### 选录文本
>>>
1
我有个同学,在某大厂当程序员。
前两年他觉得一线城市压力太大,牙一咬辞了职,打算回老家找份轻松的工作。
前天他忽然找我喝酒,说自己又回来当程序员了,而且还是在原来那个公司。
我问他,是不是有什么事缺钱了,打算再赚几年钱?
他想了一下,说,这事和钱有关,但也可以说无关。
他只是被小城市卷怕了。
我有些诧异,卷怕了?
他说,你没听错,很多中小城市比一二线城市更卷,只是卷的方向不一样。
程序员留在大城市,去大厂拿高薪确实是小概率事件。
但别管这个概率是十分之一还是百分之一,起码那里真的有大厂,大厂真的认技术,努努力还是有机会的。
你靠自己的技术,万事不求人。
但是在中小城市,你要遵循的是另一套游戏规则。
小地方因为资源总量太少,大部分人被迫躺平,只有少部分人有资格参与竞争。
我们那里把卷叫求上进,如果没有一定的背景、圈子和根基,你连求上进的机会都没有。
你只能选择摸鱼,因为努力也没用。
想卷,也是有门槛的。
这是比大城市更残酷的竞争,不见血,但更无奈。
对,连“卷”这件事都卷起来了,你说魔幻不魔幻?
而且就算卷赢了,你也大概率待不住。因为老家没地方花钱啊。东西便宜是便宜,但你总不能每个月只买米面粮油吧?
至于你说网购?那确实是可以。
但你怎么解决各种精神文化消费呢?没有演唱会,综合体就那么点店,没有文化展览,没有艺术,甚至一起踢球打球的都不多,人被困住了。
最后,他摇摇头苦笑着说,他现在更理解那些拼命留在大城市的年轻人了。
虽然苦,但大城市有大厂,有高新企业,有能让他们赚到钱的岗位和能把钱花出去的商业配套。
某种意义上,那里才是年轻人熟悉的世界和生活。
我说,你是在抨击中小城市吗?
他说不是的,他只是在惋惜:
年轻人的选择没错,但没有被年轻人选择的那些中小城市也没有错。
哪个中小城市不是盼星星盼月亮一样期盼大厂入驻的?哪怕是个中小型公司,也能拿到很大的政策支持。
<<<
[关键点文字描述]
>>>
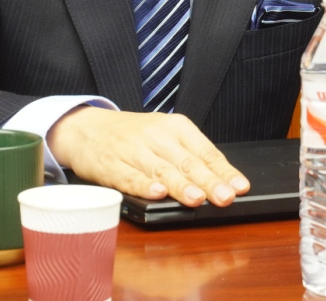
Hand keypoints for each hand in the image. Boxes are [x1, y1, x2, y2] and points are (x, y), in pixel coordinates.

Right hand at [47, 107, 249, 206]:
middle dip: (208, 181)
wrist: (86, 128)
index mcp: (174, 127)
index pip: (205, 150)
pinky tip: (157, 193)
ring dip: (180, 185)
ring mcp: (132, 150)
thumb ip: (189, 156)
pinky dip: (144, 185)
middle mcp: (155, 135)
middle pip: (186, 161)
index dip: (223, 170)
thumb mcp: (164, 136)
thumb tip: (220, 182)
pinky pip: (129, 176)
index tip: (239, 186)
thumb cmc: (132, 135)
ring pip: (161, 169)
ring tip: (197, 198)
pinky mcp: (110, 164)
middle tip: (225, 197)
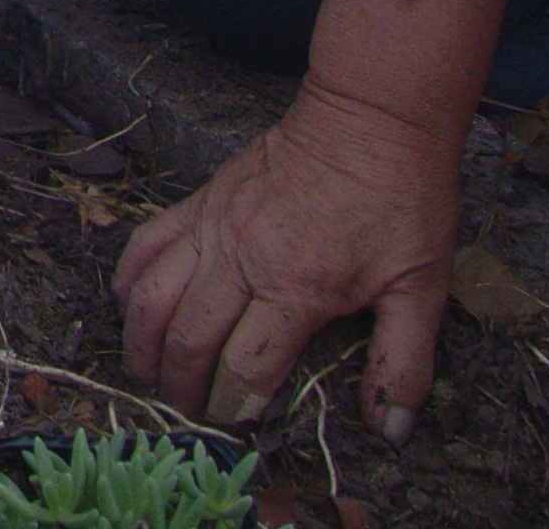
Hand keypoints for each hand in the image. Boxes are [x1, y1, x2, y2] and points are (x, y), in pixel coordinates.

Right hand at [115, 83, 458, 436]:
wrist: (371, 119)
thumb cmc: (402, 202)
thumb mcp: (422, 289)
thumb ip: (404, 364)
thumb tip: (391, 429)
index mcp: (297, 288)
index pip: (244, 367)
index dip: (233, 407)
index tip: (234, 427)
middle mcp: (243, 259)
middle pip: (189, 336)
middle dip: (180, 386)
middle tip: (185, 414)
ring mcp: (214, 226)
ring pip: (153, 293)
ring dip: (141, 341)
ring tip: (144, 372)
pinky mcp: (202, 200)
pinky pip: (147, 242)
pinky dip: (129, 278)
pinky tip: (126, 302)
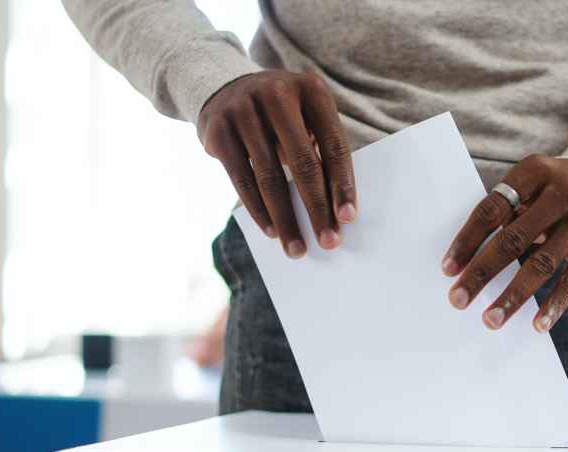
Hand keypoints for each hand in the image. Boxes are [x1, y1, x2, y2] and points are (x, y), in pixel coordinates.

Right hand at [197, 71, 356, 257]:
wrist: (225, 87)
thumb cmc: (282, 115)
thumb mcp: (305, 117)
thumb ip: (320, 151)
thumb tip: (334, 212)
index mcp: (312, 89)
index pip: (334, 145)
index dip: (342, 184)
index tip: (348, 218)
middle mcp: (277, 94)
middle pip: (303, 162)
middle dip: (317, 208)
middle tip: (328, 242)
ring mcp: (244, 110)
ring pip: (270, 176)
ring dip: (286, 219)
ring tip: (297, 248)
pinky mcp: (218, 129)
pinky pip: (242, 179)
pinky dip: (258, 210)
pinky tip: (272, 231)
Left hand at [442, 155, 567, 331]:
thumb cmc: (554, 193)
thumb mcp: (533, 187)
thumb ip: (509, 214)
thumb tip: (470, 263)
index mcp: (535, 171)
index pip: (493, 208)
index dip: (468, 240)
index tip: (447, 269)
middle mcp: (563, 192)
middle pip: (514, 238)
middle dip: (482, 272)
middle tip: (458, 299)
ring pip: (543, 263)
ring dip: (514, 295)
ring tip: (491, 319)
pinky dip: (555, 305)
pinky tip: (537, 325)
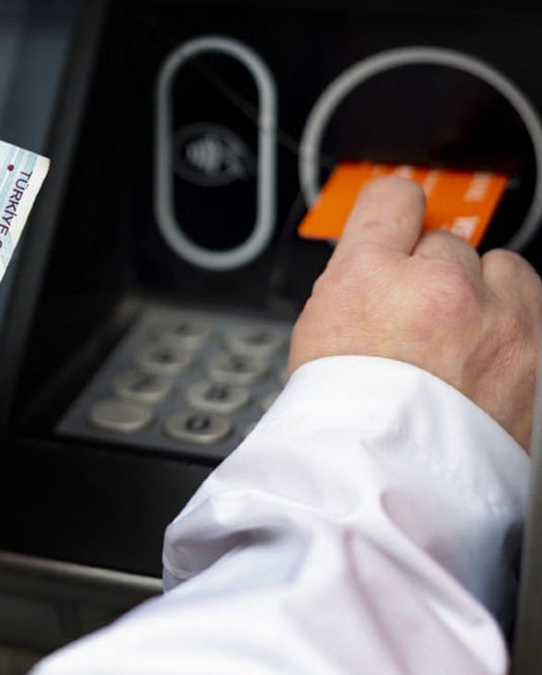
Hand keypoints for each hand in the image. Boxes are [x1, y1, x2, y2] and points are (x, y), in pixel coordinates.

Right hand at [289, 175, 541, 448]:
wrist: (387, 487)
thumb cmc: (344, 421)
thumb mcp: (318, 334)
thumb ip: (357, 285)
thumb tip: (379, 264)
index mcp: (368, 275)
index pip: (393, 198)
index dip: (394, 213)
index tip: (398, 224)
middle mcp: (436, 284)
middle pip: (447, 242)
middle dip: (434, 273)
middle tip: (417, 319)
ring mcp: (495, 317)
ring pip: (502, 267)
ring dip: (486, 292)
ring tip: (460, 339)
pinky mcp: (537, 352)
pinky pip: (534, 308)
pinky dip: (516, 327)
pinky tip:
<<<
### 任务 1
根据选录文本,那位同学的老家把“卷”叫作什么?
### 任务 2
请将选录文本中从“前两年他觉得一线城市压力太大,牙一咬辞了职,打算回老家找份轻松的工作。”起、到“程序员留在大城市,去大厂拿高薪确实是小概率事件。”止(含这两处)的部分原样复制出来。

### 作答区 1
求上进。

### 作答区 2
前两年他觉得一线城市压力太大,牙一咬辞了职,打算回老家找份轻松的工作。
前天他忽然找我喝酒,说自己又回来当程序员了,而且还是在原来那个公司。
我问他,是不是有什么事缺钱了,打算再赚几年钱?
他想了一下,说,这事和钱有关,但也可以说无关。
他只是被小城市卷怕了。
我有些诧异,卷怕了?
他说,你没听错,很多中小城市比一二线城市更卷,只是卷的方向不一样。
程序员留在大城市,去大厂拿高薪确实是小概率事件。